___ Provided material
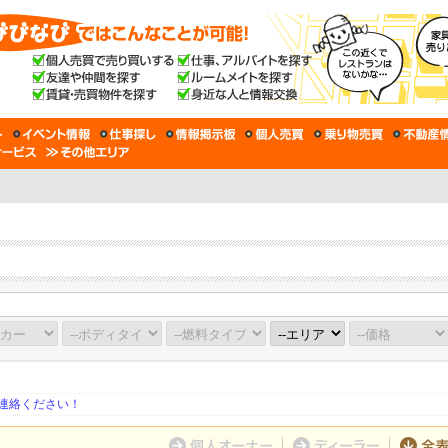
連絡ください！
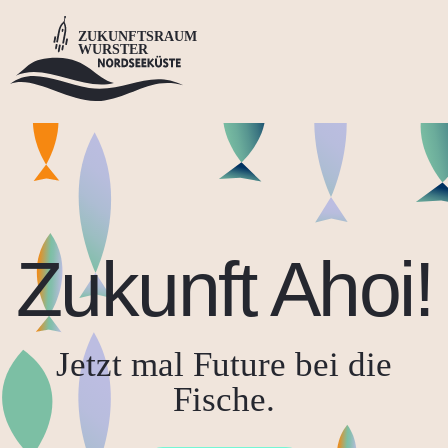
Zukunft Ahoi!
Jetzt mal Future bei die
Fische.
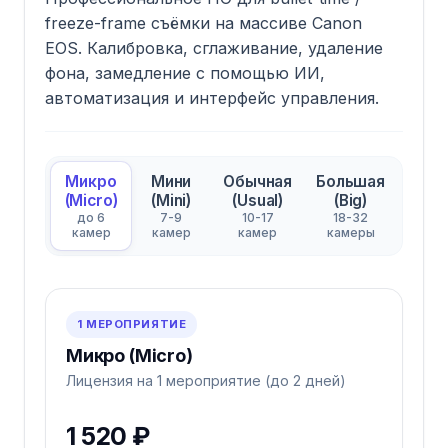
freeze-frame съёмки на массиве Canon
EOS. Калибровка, сглаживание, удаление
фона, замедление с помощью ИИ,
автоматизация и интерфейс управления.
Микро
Мини
Обычная
Большая
(Micro)
(Mini)
(Usual)
(Big)
до 6
7-9
10-17
18-32
камер
камер
камер
камеры
1 МЕРОПРИЯТИЕ
Микро (Micro)
Лицензия на 1 мероприятие (до 2 дней)
1 520 ₽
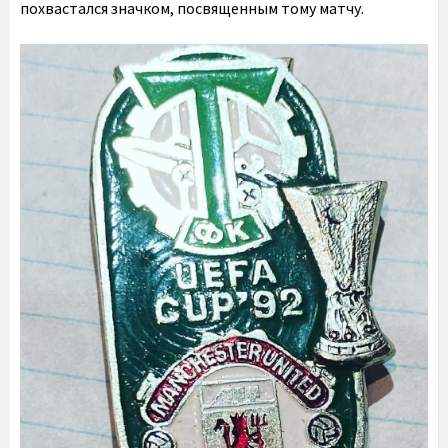
похвастался значком, посвященным тому матчу.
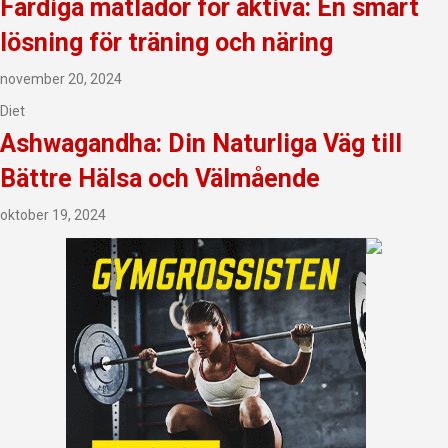
Färdiga matlådor för aktiva: En smart
lösning för träning och näring
november 20, 2024
Diet
Ashwagandha: Din Naturliga Väg till
Bättre Hälsa och Välmående
oktober 19, 2024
______
Required work:
Every line of the data is to be transcribed exactly, and no picture is to be included.

Response to this exercise:
連絡ください！
Zukunft Ahoi!
Jetzt mal Future bei die
Fische.
freeze-frame съёмки на массиве Canon
EOS. Калибровка, сглаживание, удаление
фона, замедление с помощью ИИ,
автоматизация и интерфейс управления.
Микро
Мини
Обычная
Большая
(Micro)
(Mini)
(Usual)
(Big)
до 6
7-9
10-17
18-32
камер
камер
камер
камеры
1 МЕРОПРИЯТИЕ
Микро (Micro)
Лицензия на 1 мероприятие (до 2 дней)
1 520 ₽
похвастался значком, посвященным тому матчу.
Färdiga matlådor för aktiva: En smart
lösning för träning och näring
november 20, 2024
Diet
Ashwagandha: Din Naturliga Väg till
Bättre Hälsa och Välmående
oktober 19, 2024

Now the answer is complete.